REACH includes metals and alloys, but not polymer plastics (although any residual monomer and any additives contained within them may need to be registered).
So what should you do now?
As all commercial users of chemicals are be affected by REACH, it is recommended that a strategy is defined and followed. This should start now and a perfect place to get help is with a company specialising in MSDS (Material Safety Data Sheet) software.
Most manufacturers use chemicals and preparations of one type or another. As a starting point, manufacturers should audit their own business and production processes to answer the following questions:
* Do you manufacture or import any substances from outside the EU in quantities of 1 tonne or more per year?
* Do you import articles from outside the EU that contain 1 tonne or more of an intentionally released substance?
If you answered yes to either of these questions then these chemicals require registration.
Some more questions:
Do any of your products contain SVHCs? – If the answer is yes, you will need to provide information to your customers.
Do any of the chemicals, preparations or materials you use contain a substance likely to be classified as a SVHC? – If the answer is yes, then there is a risk that this may be withdrawn from the market without warning.
Therefore it is best to avoid the use of materials containing SVHCs in new products unless there is no alternative. Additionally, SVHCs may not be allowed in products, even in small quantities, after dates that will be specified unless they have been authorised. Users as well as manufacturers and importers can request authorisation but should seek professional advice first.
The next step is to contact your materials suppliers to ask them following questions:
Can your suppliers confirm that REACH will not affect the supply of materials that you currently use?

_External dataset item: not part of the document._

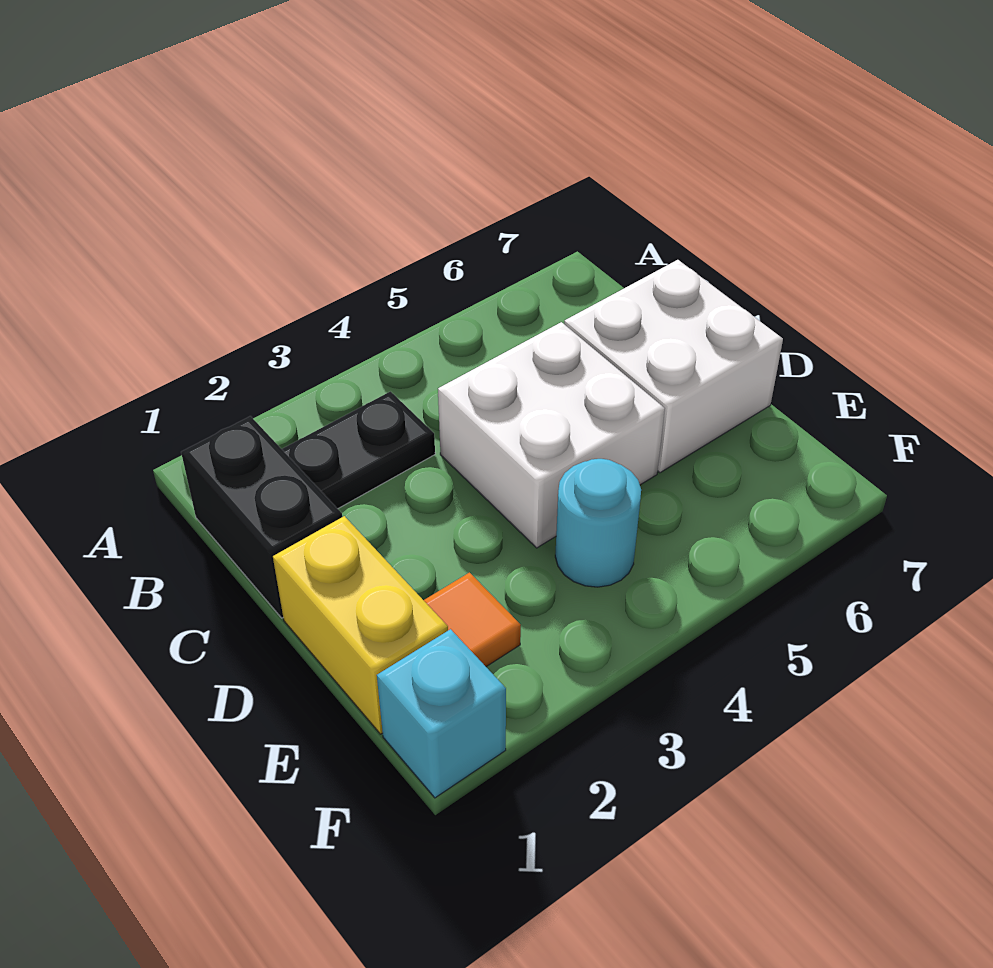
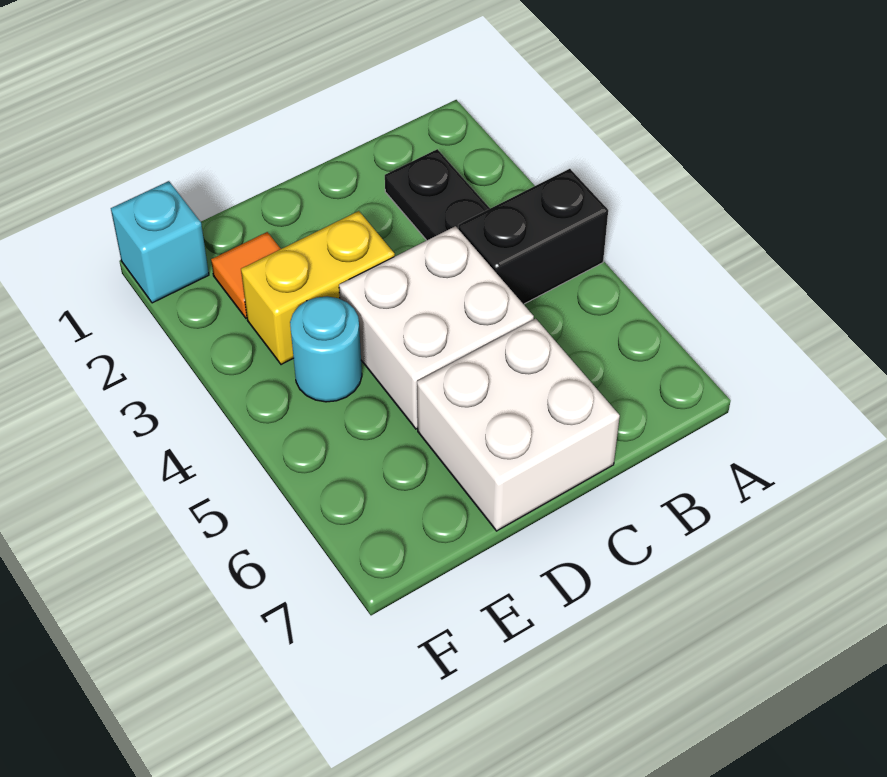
black 1x2 brick [181,416,342,618] -> black 1x2 brick moved to [458,169,608,304]
yellow 1x2 brick [273,516,448,734] -> yellow 1x2 brick moved to [241,211,395,365]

It is likely that they will not be able to confirm this but your question will encourage them to find out what plans their suppliers have and warn you of withdrawals as soon as possible.
Do your suppliers require information on how you use their products? If you use chemicals in an unusual way, you may want to provide details. Remember that if your use is not included in the exposure scenario that is written by the registrant, you cannot continue to use it in this way unless you submit your own chemical safety report to the ECHA.
Have they provided an up-to-date copy of the MSDS data sheet and do they have processes to automatically update you if the content changes? This facility for automatic updating of the MSDS can save massive time and expense consequences to your supply stream.
You should also be prepared to answer questions from your customers who may want information on your plans or about chemicals present in your products.